Similar to NVIDIA's NVLink, AMD has launched its Infinity Fabric technology. The AMD Infinity architecture was launched together with the second-generation AMD EPYC processors, allowing system builders and cloud architects to unleash the latest server performance while not sacrificing functionality, manageability, or the ability to protect their organization's most critical assets (data). Infinity Fabric supports data transfer between chips, chip pairs, and upcoming node-to-node.

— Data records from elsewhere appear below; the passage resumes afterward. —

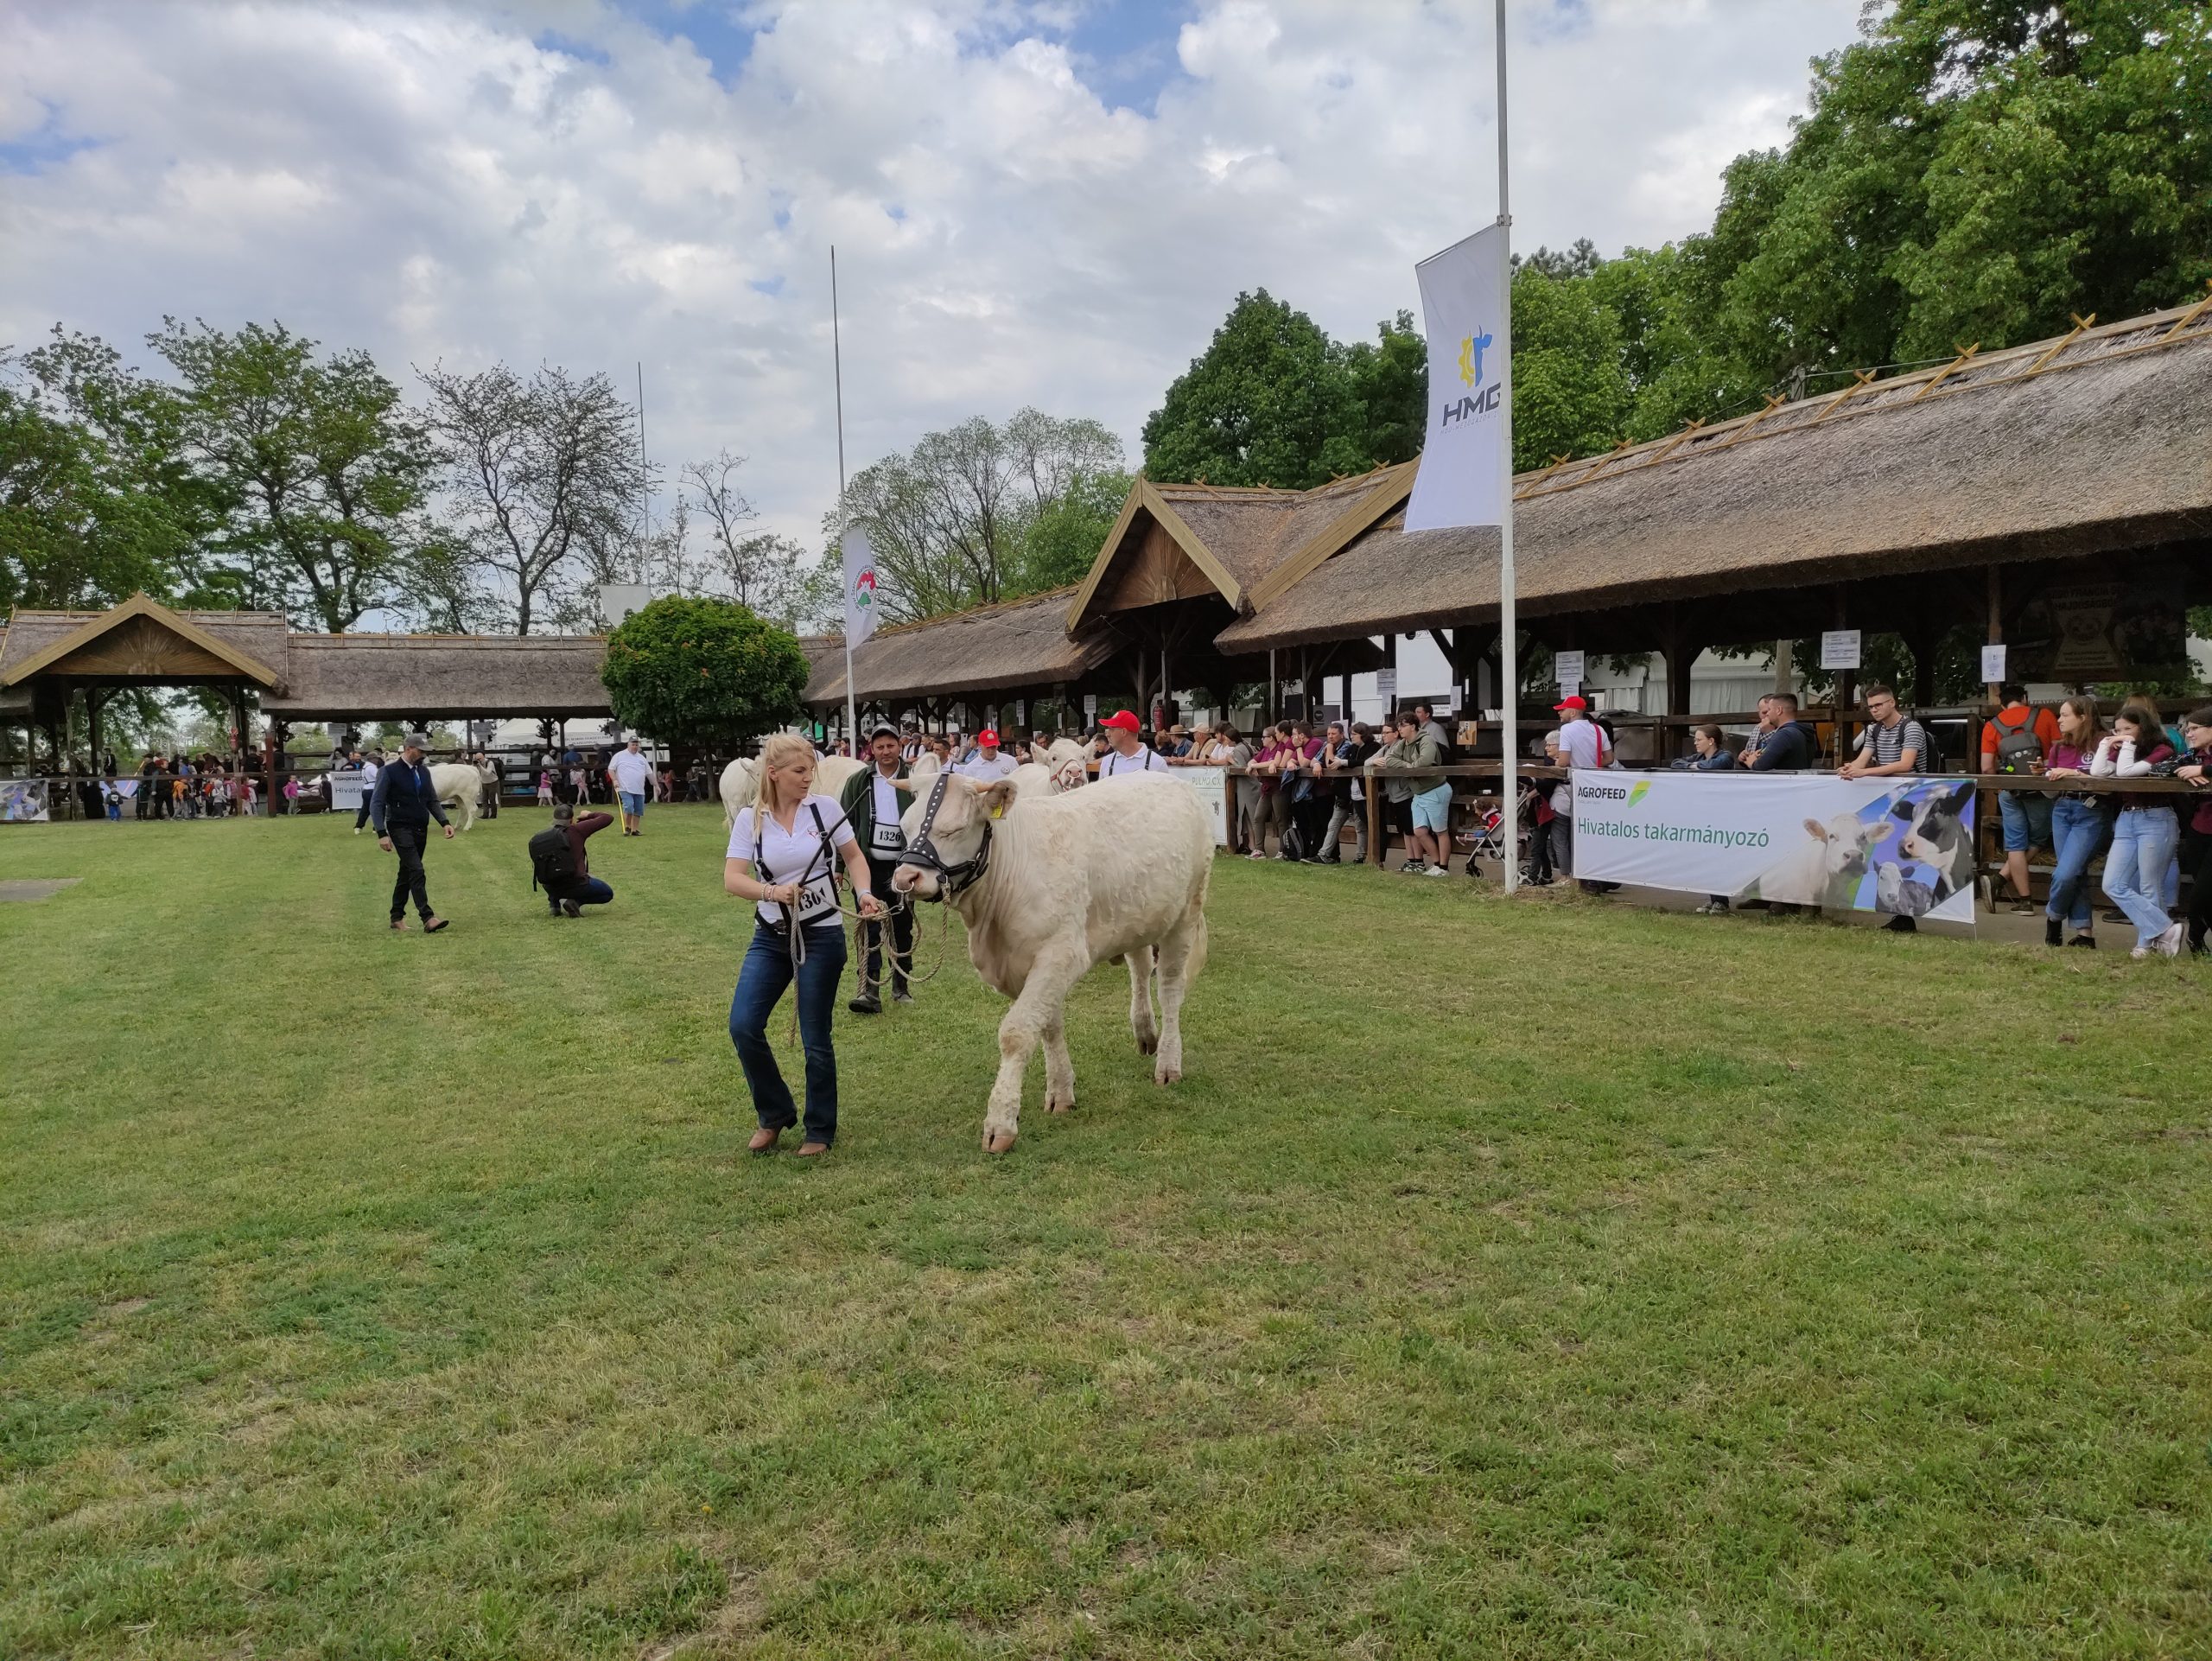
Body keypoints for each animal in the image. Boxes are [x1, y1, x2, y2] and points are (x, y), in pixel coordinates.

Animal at [889, 769, 1221, 1149]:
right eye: (904, 827)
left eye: (953, 829)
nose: (905, 878)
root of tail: (1171, 779)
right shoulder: (1027, 964)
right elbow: (1048, 1025)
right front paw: (1060, 1092)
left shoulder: (1060, 953)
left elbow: (1017, 1033)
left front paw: (1000, 1124)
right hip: (1138, 916)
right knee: (1139, 968)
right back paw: (1145, 1032)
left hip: (1186, 914)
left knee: (1170, 989)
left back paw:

Intel is a staunch supporter of Ethernet, and its Gaudi AI chip for generative AI continues to use traditional Ethernet interconnection technology. Gaudi 2 uses 24 100Gb Ethernet links per chip; Gaudi 3 also uses 24 200Gbps Ethernet RDMA NICs, but doubles the bandwidth of these links to 200Gb/s, making the external Ethernet I/O total bandwidth of the chip reach 8.4TB/s.

Service-oriented

Complex generative AI development tasks like ChatGPT require large models to run billions to tens of trillions of parameters across multiple computers in parallel, using various parallel processing methods such as tensor parallelism, pipeline parallelism, and data parallelism, to process tasks as quickly as possible.

Therefore, how to help users develop faster and provide good service is also a key factor.

In this regard, NVIDIA has introduced a new software called NIMS, which stands for NVIDIA Inference Microservices. Huang Renxun calls it "AI in a box." NIMS contains NVIDIA's CUDA, cuDNN, TensorRT, and Triton. NIMS not only makes AI deployment easier, taking only minutes instead of months, but also makes them building blocks for customers to create new applications and solve new problems. If used, NIMS will help accelerate innovation and shorten the time to value realization. Nvidia also announced that NIMS is now available for free use by developers and researchers. Deploying NIMS in production requires an AI Enterprise license, at a price of $4,500 per GPU.

Conclusion

The next AI battle has begun. Overall, in the current AI chip market, major chip giants such as NVIDIA, AMD, and Intel are engaged in fierce competition. They are not only competing in speed, technology, and process innovation but also actively expanding their interconnection and service capabilities to provide faster, stronger, and smarter AI solutions to users. The AI chip battle is still ongoing, and let's wait and see who will eventually win.

Editor/Lambor

The translation is provided by third-party software.